BEGIN

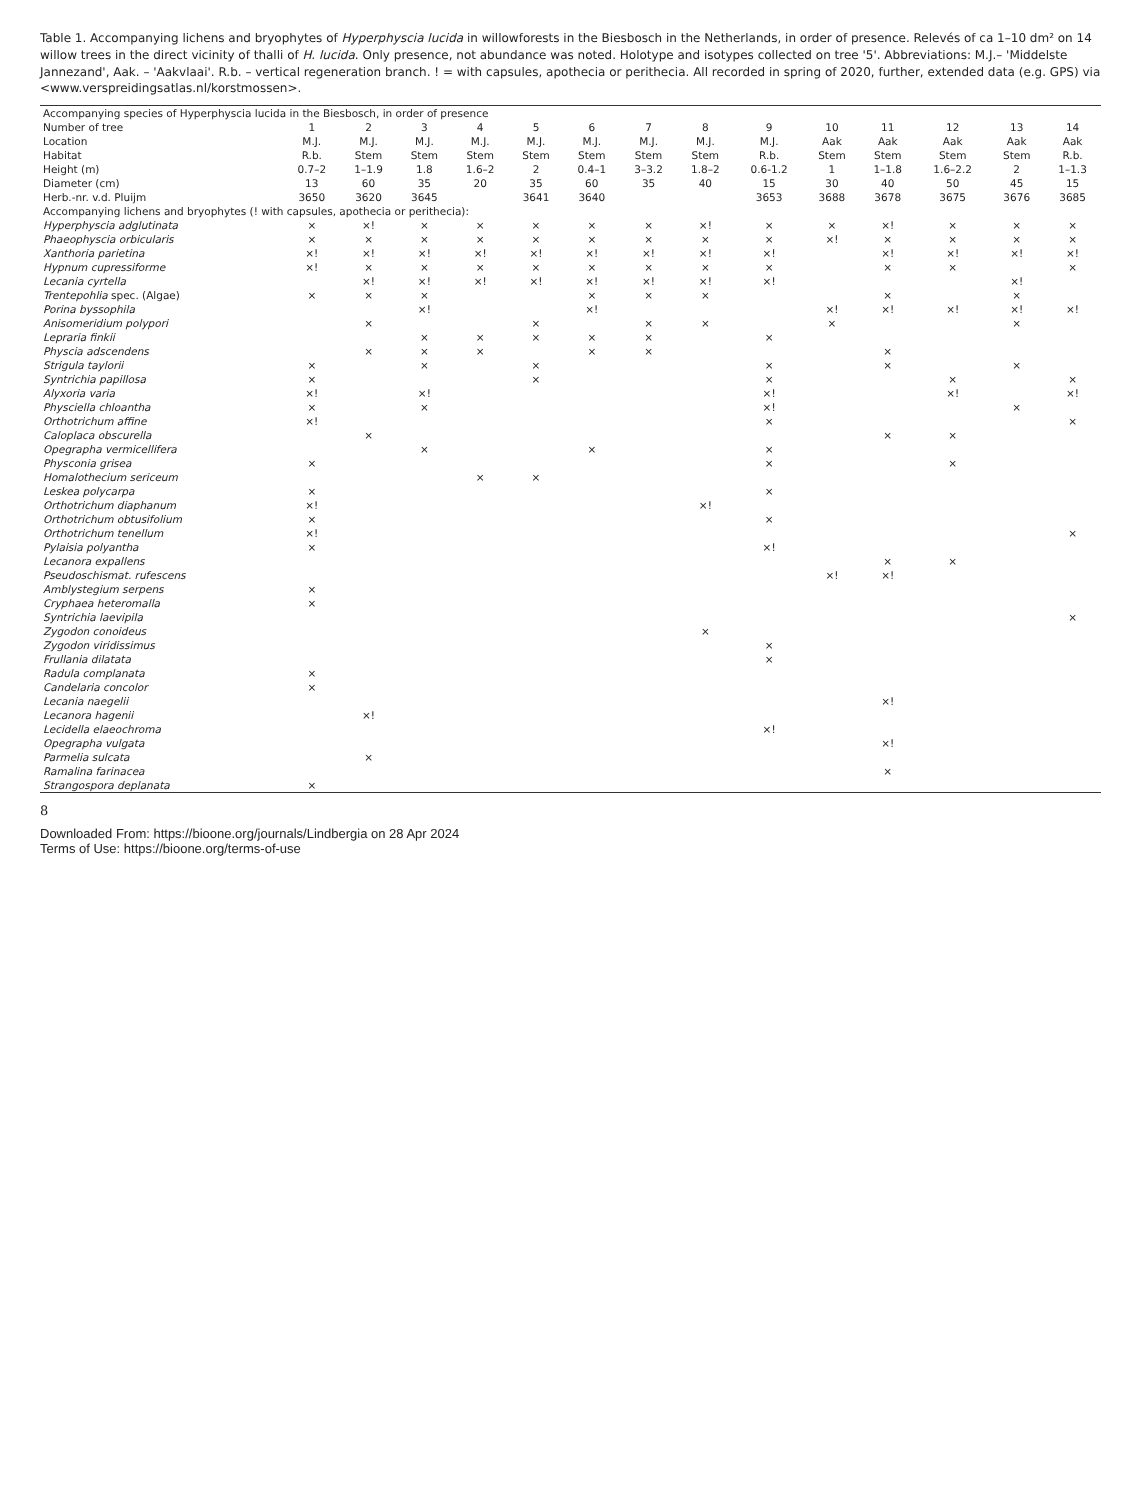Table 1. Accompanying lichens and bryophytes of Hyperphyscia lucida in willowforests in the Biesbosch in the Netherlands, in order of presence. Relevés of ca 1–10 dm² on 14 willow trees in the direct vicinity of thalli of H. lucida. Only presence, not abundance was noted. Holotype and isotypes collected on tree '5'. Abbreviations: M.J.– 'Middelste Jannezand', Aak. – 'Aakvlaai'. R.b. – vertical regeneration branch. ! = with capsules, apothecia or perithecia. All recorded in spring of 2020, further, extended data (e.g. GPS) via <www.verspreidingsatlas.nl/korstmossen>.
| Accompanying species of Hyperphyscia lucida in the Biesbosch, in order of presence | | | | | | | | | | | | | | |
| --- | --- | --- | --- | --- | --- | --- | --- | --- | --- | --- | --- | --- | --- | --- |
| Number of tree | 1 | 2 | 3 | 4 | 5 | 6 | 7 | 8 | 9 | 10 | 11 | 12 | 13 | 14 |
| Location | M.J. | M.J. | M.J. | M.J. | M.J. | M.J. | M.J. | M.J. | M.J. | Aak | Aak | Aak | Aak | Aak |
| Habitat | R.b. | Stem | Stem | Stem | Stem | Stem | Stem | Stem | R.b. | Stem | Stem | Stem | Stem | R.b. |
| Height (m) | 0.7–2 | 1–1.9 | 1.8 | 1.6–2 | 2 | 0.4–1 | 3–3.2 | 1.8–2 | 0.6-1.2 | 1 | 1–1.8 | 1.6–2.2 | 2 | 1–1.3 |
| Diameter (cm) | 13 | 60 | 35 | 20 | 35 | 60 | 35 | 40 | 15 | 30 | 40 | 50 | 45 | 15 |
| Herb.-nr. v.d. Pluijm | 3650 | 3620 | 3645 | | 3641 | 3640 | | | 3653 | 3688 | 3678 | 3675 | 3676 | 3685 |
| Accompanying lichens and bryophytes (! with capsules, apothecia or perithecia): | | | | | | | | | | | | | | |
| Hyperphyscia adglutinata | × | ×! | × | × | × | × | × | ×! | × | × | ×! | × | × | × |
| Phaeophyscia orbicularis | × | × | × | × | × | × | × | × | × | ×! | × | × | × | × |
| Xanthoria parietina | ×! | ×! | ×! | ×! | ×! | ×! | ×! | ×! | ×! | | ×! | ×! | ×! | ×! |
| Hypnum cupressiforme | ×! | × | × | × | × | × | × | × | × | | × | × | | × |
| Lecania cyrtella | | ×! | ×! | ×! | ×! | ×! | ×! | ×! | ×! | | | | ×! | |
| Trentepohlia spec. (Algae) | × | × | × | | | × | × | × | | | × | | × | |
| Porina byssophila | | | ×! | | | ×! | | | | ×! | ×! | ×! | ×! | ×! |
| Anisomeridium polypori | | × | | | × | | × | × | | × | | | × | |
| Lepraria finkii | | | × | × | × | × | × | | × | | | | | |
| Physcia adscendens | | × | × | × | | × | × | | | | × | | | |
| Strigula taylorii | × | | × | | × | | | | × | | × | | × | |
| Syntrichia papillosa | × | | | | × | | | | × | | | × | | × |
| Alyxoria varia | ×! | | ×! | | | | | | ×! | | | ×! | | ×! |
| Physciella chloantha | × | | × | | | | | | ×! | | | | × | |
| Orthotrichum affine | ×! | | | | | | | | × | | | | | × |
| Caloplaca obscurella | | × | | | | | | | | | × | × | | |
| Opegrapha vermicellifera | | | × | | | × | | | × | | | | | |
| Physconia grisea | × | | | | | | | | × | | | × | | |
| Homalothecium sericeum | | | | × | × | | | | | | | | | |
| Leskea polycarpa | × | | | | | | | | × | | | | | |
| Orthotrichum diaphanum | ×! | | | | | | | ×! | | | | | | |
| Orthotrichum obtusifolium | × | | | | | | | | × | | | | | |
| Orthotrichum tenellum | ×! | | | | | | | | | | | | | × |
| Pylaisia polyantha | × | | | | | | | | ×! | | | | | |
| Lecanora expallens | | | | | | | | | | | × | × | | |
| Pseudoschismat. rufescens | | | | | | | | | | ×! | ×! | | | |
| Amblystegium serpens | × | | | | | | | | | | | | | |
| Cryphaea heteromalla | × | | | | | | | | | | | | | |
| Syntrichia laevipila | | | | | | | | | | | | | | × |
| Zygodon conoideus | | | | | | | | × | | | | | | |
| Zygodon viridissimus | | | | | | | | | × | | | | | |
| Frullania dilatata | | | | | | | | | × | | | | | |
| Radula complanata | × | | | | | | | | | | | | | |
| Candelaria concolor | × | | | | | | | | | | | | | |
| Lecania naegelii | | | | | | | | | | | ×! | | | |
| Lecanora hagenii | | ×! | | | | | | | | | | | | |
| Lecidella elaeochroma | | | | | | | | | ×! | | | | | |
| Opegrapha vulgata | | | | | | | | | | | ×! | | | |
| Parmelia sulcata | | × | | | | | | | | | | | | |
| Ramalina farinacea | | | | | | | | | | | × | | | |
| Strangospora deplanata | × | | | | | | | | | | | | | |
8
Downloaded From: https://bioone.org/journals/Lindbergia on 28 Apr 2024
Terms of Use: https://bioone.org/terms-of-use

END

Assignment »
Restate all of the data word for word and include no pictures.

Output of the task »
Table 1. Accompanying lichens and bryophytes of Hyperphyscia lucida in willowforests in the Biesbosch in the Netherlands, in order of presence. Relevés of ca 1–10 dm² on 14 willow trees in the direct vicinity of thalli of H. lucida. Only presence, not abundance was noted. Holotype and isotypes collected on tree '5'. Abbreviations: M.J.– 'Middelste Jannezand', Aak. – 'Aakvlaai'. R.b. – vertical regeneration branch. ! = with capsules, apothecia or perithecia. All recorded in spring of 2020, further, extended data (e.g. GPS) via <www.verspreidingsatlas.nl/korstmossen>.
| Accompanying species of Hyperphyscia lucida in the Biesbosch, in order of presence | | | | | | | | | | | | | | |
| --- | --- | --- | --- | --- | --- | --- | --- | --- | --- | --- | --- | --- | --- | --- |
| Number of tree | 1 | 2 | 3 | 4 | 5 | 6 | 7 | 8 | 9 | 10 | 11 | 12 | 13 | 14 |
| Location | M.J. | M.J. | M.J. | M.J. | M.J. | M.J. | M.J. | M.J. | M.J. | Aak | Aak | Aak | Aak | Aak |
| Habitat | R.b. | Stem | Stem | Stem | Stem | Stem | Stem | Stem | R.b. | Stem | Stem | Stem | Stem | R.b. |
| Height (m) | 0.7–2 | 1–1.9 | 1.8 | 1.6–2 | 2 | 0.4–1 | 3–3.2 | 1.8–2 | 0.6-1.2 | 1 | 1–1.8 | 1.6–2.2 | 2 | 1–1.3 |
| Diameter (cm) | 13 | 60 | 35 | 20 | 35 | 60 | 35 | 40 | 15 | 30 | 40 | 50 | 45 | 15 |
| Herb.-nr. v.d. Pluijm | 3650 | 3620 | 3645 | | 3641 | 3640 | | | 3653 | 3688 | 3678 | 3675 | 3676 | 3685 |
| Accompanying lichens and bryophytes (! with capsules, apothecia or perithecia): | | | | | | | | | | | | | | |
| Hyperphyscia adglutinata | × | ×! | × | × | × | × | × | ×! | × | × | ×! | × | × | × |
| Phaeophyscia orbicularis | × | × | × | × | × | × | × | × | × | ×! | × | × | × | × |
| Xanthoria parietina | ×! | ×! | ×! | ×! | ×! | ×! | ×! | ×! | ×! | | ×! | ×! | ×! | ×! |
| Hypnum cupressiforme | ×! | × | × | × | × | × | × | × | × | | × | × | | × |
| Lecania cyrtella | | ×! | ×! | ×! | ×! | ×! | ×! | ×! | ×! | | | | ×! | |
| Trentepohlia spec. (Algae) | × | × | × | | | × | × | × | | | × | | × | |
| Porina byssophila | | | ×! | | | ×! | | | | ×! | ×! | ×! | ×! | ×! |
| Anisomeridium polypori | | × | | | × | | × | × | | × | | | × | |
| Lepraria finkii | | | × | × | × | × | × | | × | | | | | |
| Physcia adscendens | | × | × | × | | × | × | | | | × | | | |
| Strigula taylorii | × | | × | | × | | | | × | | × | | × | |
| Syntrichia papillosa | × | | | | × | | | | × | | | × | | × |
| Alyxoria varia | ×! | | ×! | | | | | | ×! | | | ×! | | ×! |
| Physciella chloantha | × | | × | | | | | | ×! | | | | × | |
| Orthotrichum affine | ×! | | | | | | | | × | | | | | × |
| Caloplaca obscurella | | × | | | | | | | | | × | × | | |
| Opegrapha vermicellifera | | | × | | | × | | | × | | | | | |
| Physconia grisea | × | | | | | | | | × | | | × | | |
| Homalothecium sericeum | | | | × | × | | | | | | | | | |
| Leskea polycarpa | × | | | | | | | | × | | | | | |
| Orthotrichum diaphanum | ×! | | | | | | | ×! | | | | | | |
| Orthotrichum obtusifolium | × | | | | | | | | × | | | | | |
| Orthotrichum tenellum | ×! | | | | | | | | | | | | | × |
| Pylaisia polyantha | × | | | | | | | | ×! | | | | | |
| Lecanora expallens | | | | | | | | | | | × | × | | |
| Pseudoschismat. rufescens | | | | | | | | | | ×! | ×! | | | |
| Amblystegium serpens | × | | | | | | | | | | | | | |
| Cryphaea heteromalla | × | | | | | | | | | | | | | |
| Syntrichia laevipila | | | | | | | | | | | | | | × |
| Zygodon conoideus | | | | | | | | × | | | | | | |
| Zygodon viridissimus | | | | | | | | | × | | | | | |
| Frullania dilatata | | | | | | | | | × | | | | | |
| Radula complanata | × | | | | | | | | | | | | | |
| Candelaria concolor | × | | | | | | | | | | | | | |
| Lecania naegelii | | | | | | | | | | | ×! | | | |
| Lecanora hagenii | | ×! | | | | | | | | | | | | |
| Lecidella elaeochroma | | | | | | | | | ×! | | | | | |
| Opegrapha vulgata | | | | | | | | | | | ×! | | | |
| Parmelia sulcata | | × | | | | | | | | | | | | |
| Ramalina farinacea | | | | | | | | | | | × | | | |
| Strangospora deplanata | × | | | | | | | | | | | | | |
8
Downloaded From: https://bioone.org/journals/Lindbergia on 28 Apr 2024
Terms of Use: https://bioone.org/terms-of-use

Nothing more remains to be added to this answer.